Evaluate the integral `I=int_(0)^(2)|x-1|dx`.

To evaluate the integral \( I = \int_{0}^{2} |x - 1| \, dx \), we first need to analyze the absolute value function \( |x - 1| \). ### Step 1: Determine the intervals for the absolute value The expression \( |x - 1| \) changes at the point where \( x = 1 \).

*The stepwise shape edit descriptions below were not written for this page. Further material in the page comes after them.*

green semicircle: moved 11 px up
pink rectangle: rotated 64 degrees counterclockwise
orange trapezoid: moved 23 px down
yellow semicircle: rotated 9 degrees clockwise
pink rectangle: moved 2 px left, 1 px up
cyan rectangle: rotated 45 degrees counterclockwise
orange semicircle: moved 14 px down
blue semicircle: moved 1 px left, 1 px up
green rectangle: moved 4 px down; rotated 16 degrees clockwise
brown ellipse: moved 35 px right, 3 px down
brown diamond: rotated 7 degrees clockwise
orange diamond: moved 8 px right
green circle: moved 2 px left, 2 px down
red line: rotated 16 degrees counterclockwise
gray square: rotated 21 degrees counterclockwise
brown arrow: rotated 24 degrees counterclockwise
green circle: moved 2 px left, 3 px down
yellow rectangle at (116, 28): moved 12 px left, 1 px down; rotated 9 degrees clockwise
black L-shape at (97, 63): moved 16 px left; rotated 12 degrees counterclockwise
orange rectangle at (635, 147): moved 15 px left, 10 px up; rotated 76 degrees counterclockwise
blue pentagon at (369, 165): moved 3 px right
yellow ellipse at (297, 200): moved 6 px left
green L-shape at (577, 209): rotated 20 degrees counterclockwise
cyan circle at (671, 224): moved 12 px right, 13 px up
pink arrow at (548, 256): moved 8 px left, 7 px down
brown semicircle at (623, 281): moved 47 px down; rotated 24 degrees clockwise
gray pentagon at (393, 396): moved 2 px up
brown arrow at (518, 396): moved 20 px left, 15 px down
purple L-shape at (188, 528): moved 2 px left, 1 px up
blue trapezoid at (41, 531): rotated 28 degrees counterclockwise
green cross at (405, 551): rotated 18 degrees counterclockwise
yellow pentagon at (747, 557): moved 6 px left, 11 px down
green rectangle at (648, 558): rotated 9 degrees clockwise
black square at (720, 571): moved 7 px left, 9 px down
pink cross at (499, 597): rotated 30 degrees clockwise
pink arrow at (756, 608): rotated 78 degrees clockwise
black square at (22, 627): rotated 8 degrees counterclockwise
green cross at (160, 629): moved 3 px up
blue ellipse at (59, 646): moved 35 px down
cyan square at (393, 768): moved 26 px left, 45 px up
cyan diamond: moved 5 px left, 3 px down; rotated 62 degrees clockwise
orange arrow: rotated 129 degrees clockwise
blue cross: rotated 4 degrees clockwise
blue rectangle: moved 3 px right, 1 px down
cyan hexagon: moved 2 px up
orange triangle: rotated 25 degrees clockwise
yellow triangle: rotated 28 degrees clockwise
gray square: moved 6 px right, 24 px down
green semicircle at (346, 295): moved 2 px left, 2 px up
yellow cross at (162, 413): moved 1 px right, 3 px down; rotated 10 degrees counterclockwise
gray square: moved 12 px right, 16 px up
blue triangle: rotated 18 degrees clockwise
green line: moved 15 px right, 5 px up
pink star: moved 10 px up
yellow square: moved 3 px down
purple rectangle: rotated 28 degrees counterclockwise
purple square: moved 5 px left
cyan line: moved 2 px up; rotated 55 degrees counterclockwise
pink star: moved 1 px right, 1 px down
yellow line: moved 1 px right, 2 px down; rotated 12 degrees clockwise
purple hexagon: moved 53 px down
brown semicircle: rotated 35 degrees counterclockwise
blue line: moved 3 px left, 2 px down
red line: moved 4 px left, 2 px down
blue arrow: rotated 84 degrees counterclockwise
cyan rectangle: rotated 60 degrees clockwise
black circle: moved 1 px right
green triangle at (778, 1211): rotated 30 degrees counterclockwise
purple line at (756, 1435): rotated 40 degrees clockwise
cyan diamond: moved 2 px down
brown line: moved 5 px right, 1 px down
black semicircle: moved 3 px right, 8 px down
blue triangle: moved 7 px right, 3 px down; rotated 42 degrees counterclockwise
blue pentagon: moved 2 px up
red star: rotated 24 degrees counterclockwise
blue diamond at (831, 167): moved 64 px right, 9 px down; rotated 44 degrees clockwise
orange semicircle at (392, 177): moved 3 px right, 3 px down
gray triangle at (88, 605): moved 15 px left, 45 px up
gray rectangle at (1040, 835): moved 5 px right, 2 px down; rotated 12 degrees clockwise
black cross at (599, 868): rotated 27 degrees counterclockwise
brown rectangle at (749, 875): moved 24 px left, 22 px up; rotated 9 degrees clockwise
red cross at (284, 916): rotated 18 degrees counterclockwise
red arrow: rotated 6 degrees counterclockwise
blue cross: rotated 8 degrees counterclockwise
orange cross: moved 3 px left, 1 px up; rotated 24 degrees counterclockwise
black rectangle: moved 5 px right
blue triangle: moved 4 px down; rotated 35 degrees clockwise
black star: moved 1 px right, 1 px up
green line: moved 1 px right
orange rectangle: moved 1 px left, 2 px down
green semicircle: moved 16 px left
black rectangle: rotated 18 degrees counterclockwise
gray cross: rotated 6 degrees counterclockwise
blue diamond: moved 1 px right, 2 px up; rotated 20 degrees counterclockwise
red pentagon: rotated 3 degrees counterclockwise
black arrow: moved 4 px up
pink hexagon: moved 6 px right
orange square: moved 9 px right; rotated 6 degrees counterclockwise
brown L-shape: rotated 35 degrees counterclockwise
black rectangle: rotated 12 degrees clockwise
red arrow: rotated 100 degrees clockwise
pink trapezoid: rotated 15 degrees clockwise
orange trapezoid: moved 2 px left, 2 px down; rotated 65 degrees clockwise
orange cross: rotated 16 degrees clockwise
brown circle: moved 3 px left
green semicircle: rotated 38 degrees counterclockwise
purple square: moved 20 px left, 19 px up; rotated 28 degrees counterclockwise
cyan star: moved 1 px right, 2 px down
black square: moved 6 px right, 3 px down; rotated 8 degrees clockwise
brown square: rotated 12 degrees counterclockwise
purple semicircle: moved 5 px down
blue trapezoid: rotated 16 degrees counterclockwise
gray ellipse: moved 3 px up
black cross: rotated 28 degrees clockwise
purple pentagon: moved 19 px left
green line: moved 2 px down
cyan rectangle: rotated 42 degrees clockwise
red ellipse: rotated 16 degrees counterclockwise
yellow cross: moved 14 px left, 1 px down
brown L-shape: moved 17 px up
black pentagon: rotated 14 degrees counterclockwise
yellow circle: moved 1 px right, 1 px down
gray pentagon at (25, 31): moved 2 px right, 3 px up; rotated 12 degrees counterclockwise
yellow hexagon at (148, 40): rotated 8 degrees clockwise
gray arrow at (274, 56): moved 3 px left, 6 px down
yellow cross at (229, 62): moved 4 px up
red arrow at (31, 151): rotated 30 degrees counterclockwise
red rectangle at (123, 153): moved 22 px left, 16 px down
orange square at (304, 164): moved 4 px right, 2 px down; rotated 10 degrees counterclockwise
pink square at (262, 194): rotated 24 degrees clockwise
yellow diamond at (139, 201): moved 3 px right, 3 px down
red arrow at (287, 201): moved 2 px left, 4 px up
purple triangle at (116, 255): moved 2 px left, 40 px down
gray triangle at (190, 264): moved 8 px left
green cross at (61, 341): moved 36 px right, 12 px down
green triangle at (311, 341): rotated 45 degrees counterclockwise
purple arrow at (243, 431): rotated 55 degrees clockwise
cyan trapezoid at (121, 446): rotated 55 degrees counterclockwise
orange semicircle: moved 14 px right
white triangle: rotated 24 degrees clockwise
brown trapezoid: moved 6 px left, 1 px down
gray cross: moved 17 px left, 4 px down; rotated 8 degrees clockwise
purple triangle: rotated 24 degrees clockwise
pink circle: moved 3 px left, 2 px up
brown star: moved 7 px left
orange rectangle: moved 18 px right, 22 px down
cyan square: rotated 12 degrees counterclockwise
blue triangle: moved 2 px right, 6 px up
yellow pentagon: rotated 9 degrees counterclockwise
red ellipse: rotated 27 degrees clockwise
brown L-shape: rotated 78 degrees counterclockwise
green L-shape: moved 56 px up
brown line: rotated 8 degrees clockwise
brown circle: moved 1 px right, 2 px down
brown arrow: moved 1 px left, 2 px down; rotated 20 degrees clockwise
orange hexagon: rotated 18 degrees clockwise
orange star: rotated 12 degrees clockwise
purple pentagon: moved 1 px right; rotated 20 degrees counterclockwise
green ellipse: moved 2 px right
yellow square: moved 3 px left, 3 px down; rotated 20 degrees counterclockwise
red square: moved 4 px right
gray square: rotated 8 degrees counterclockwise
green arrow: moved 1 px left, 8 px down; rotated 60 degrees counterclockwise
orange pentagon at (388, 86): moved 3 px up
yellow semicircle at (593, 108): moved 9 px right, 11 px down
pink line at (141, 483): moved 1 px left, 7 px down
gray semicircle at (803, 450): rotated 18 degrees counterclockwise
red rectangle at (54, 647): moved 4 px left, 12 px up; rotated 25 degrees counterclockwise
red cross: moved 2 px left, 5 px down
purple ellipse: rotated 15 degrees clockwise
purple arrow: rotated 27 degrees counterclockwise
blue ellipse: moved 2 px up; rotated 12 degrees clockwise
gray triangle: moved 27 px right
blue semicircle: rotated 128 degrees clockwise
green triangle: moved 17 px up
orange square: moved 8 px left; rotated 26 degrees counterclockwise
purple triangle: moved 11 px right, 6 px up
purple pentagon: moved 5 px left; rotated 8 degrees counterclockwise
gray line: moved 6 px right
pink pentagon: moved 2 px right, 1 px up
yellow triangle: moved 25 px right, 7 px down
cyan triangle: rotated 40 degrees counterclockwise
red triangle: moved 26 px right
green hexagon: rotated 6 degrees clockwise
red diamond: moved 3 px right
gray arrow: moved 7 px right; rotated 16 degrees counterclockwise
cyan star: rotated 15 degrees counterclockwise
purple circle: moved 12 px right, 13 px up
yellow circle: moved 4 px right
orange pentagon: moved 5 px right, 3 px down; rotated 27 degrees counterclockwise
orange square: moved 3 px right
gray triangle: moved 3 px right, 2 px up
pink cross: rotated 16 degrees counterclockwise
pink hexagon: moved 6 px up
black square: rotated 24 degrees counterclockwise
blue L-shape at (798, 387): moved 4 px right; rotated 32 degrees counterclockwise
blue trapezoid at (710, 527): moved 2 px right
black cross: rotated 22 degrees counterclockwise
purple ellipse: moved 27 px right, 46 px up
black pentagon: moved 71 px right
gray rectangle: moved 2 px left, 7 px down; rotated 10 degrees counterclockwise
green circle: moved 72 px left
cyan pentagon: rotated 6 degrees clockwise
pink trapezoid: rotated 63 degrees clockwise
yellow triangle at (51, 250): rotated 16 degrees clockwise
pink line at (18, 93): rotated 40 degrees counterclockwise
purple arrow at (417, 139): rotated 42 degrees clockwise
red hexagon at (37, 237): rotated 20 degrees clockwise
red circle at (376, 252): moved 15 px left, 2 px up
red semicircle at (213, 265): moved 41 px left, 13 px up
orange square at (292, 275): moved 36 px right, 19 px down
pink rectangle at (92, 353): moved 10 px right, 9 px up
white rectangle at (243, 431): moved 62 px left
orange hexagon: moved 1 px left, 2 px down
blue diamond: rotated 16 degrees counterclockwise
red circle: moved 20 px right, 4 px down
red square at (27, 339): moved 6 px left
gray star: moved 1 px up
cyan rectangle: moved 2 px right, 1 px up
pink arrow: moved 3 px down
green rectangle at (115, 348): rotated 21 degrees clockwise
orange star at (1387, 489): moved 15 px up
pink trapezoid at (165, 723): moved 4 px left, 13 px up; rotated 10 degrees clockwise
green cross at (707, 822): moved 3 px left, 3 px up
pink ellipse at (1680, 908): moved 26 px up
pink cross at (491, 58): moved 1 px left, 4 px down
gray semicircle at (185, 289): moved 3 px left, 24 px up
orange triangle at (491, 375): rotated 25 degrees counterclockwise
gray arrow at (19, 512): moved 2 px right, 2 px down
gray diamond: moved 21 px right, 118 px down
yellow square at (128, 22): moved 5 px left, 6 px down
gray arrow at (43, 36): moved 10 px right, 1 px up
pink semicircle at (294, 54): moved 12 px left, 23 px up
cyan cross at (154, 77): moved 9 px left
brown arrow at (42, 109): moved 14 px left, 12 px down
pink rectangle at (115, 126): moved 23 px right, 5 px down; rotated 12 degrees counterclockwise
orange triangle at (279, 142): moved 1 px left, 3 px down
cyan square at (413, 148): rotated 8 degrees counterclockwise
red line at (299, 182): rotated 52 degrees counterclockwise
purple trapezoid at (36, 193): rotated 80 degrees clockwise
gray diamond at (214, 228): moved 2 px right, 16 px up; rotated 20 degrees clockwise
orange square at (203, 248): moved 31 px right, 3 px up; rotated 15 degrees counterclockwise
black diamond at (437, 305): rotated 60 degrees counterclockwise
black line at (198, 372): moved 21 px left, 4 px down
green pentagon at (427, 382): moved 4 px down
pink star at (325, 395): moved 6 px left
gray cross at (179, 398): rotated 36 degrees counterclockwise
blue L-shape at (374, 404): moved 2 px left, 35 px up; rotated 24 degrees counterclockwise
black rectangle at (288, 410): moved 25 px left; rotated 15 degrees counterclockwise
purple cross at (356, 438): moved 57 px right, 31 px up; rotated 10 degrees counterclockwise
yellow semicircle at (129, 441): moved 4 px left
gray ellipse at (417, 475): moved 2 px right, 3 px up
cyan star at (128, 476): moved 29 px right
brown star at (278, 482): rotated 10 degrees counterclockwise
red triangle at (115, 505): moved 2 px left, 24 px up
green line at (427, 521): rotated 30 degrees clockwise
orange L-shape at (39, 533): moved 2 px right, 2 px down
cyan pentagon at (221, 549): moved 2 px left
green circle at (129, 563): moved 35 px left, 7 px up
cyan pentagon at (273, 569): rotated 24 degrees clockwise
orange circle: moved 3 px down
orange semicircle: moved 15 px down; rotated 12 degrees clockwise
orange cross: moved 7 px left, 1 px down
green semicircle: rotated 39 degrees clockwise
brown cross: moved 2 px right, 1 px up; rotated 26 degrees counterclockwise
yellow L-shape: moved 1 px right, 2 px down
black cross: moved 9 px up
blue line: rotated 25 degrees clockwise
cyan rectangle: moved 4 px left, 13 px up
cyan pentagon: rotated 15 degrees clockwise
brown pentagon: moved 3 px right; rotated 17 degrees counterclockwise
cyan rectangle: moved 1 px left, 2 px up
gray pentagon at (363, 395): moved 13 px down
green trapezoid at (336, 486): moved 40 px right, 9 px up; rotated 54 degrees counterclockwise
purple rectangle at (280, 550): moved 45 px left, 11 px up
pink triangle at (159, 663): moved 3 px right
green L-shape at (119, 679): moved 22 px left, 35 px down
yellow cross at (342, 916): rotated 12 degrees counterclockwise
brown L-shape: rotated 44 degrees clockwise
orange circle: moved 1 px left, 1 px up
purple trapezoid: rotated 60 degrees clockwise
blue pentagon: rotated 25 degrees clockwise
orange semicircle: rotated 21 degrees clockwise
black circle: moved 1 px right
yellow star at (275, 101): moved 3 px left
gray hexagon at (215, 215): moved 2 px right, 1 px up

Therefore, we will split the integral into two parts: - From \( 0 \) to \( 1 \), where \( x - 1 < 0 \) and thus \( |x - 1| = -(x - 1) = 1 - x \). - From \( 1 \) to \( 2 \), where \( x - 1 \geq 0 \) and thus \( |x - 1| = x - 1 \). ### Step 2: Rewrite the integral We can rewrite the integral as: \[ I = \int_{0}^{1} (1 - x) \, dx + \int_{1}^{2} (x - 1) \, dx \] ### Step 3: Evaluate the first integral Now we evaluate the first integral: \[ \int_{0}^{1} (1 - x) \, dx \] Calculating this: \[ = \left[ x - \frac{x^2}{2} \right]_{0}^{1} = \left( 1 - \frac{1^2}{2} \right) - \left( 0 - 0 \right) = 1 - \frac{1}{2} = \frac{1}{2} \] ### Step 4: Evaluate the second integral Next, we evaluate the second integral: \[ \int_{1}^{2} (x - 1) \, dx \] Calculating this: \[ = \left[ \frac{x^2}{2} - x \right]_{1}^{2} = \left( \frac{2^2}{2} - 2 \right) - \left( \frac{1^2}{2} - 1 \right) = \left( 2 - 2 \right) - \left( \frac{1}{2} - 1 \right) = 0 - \left( \frac{1}{2} - 1 \right) = 0 + \frac{1}{2} = \frac{1}{2} \] ### Step 5: Combine the results Now, we combine the results of both integrals: \[ I = \frac{1}{2} + \frac{1}{2} = 1 \] ### Final Result Thus, the value of the integral is: \[ \boxed{1} \]